## Saved data entries
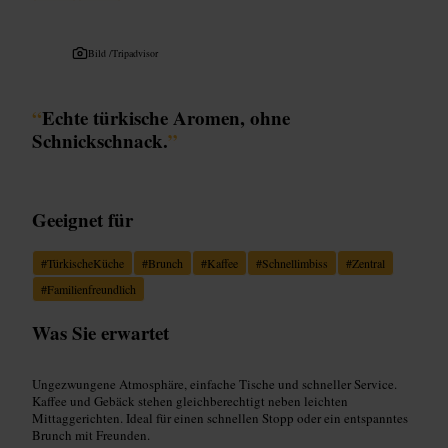
Bild /
Tripadvisor
“
Echte türkische Aromen, ohne
Schnickschnack.
”
Geeignet für
#
TürkischeKüche
#
Brunch
#
Kaffee
#
Schnellimbiss
#
Zentral
#
Familienfreundlich
Was Sie erwartet
Ungezwungene Atmosphäre, einfache Tische und schneller Service.
Kaffee und Gebäck stehen gleichberechtigt neben leichten
Mittaggerichten. Ideal für einen schnellen Stopp oder ein entspanntes
Brunch mit Freunden.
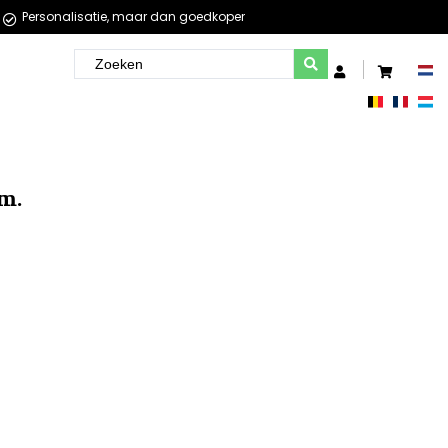
Personalisatie, maar dan goedkoper
cm.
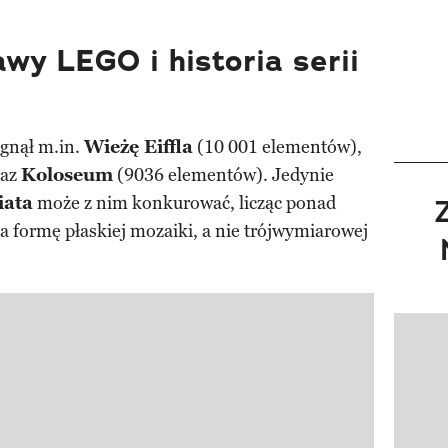
wy LEGO i historia serii
gnął m.in.
Wieżę Eiffla
(10 001 elementów),
raz
Koloseum
(9036 elementów). Jedynie
iata
może z nim konkurować, licząc ponad
ma formę płaskiej mozaiki, a nie trójwymiarowej
Pokazy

## TASK BRIEF
All lines from the one containing "Mittaggerichten. Ideal für" through the end of the data are to be restated exactly, with nothing else and without the pictures.

## TASK ANSWER
Mittaggerichten. Ideal für einen schnellen Stopp oder ein entspanntes
Brunch mit Freunden.
Personalisatie, maar dan goedkoper
cm.
wy LEGO i historia serii
gnął m.in.
Wieżę Eiffla
(10 001 elementów),
raz
Koloseum
(9036 elementów). Jedynie
iata
może z nim konkurować, licząc ponad
ma formę płaskiej mozaiki, a nie trójwymiarowej
Pokazy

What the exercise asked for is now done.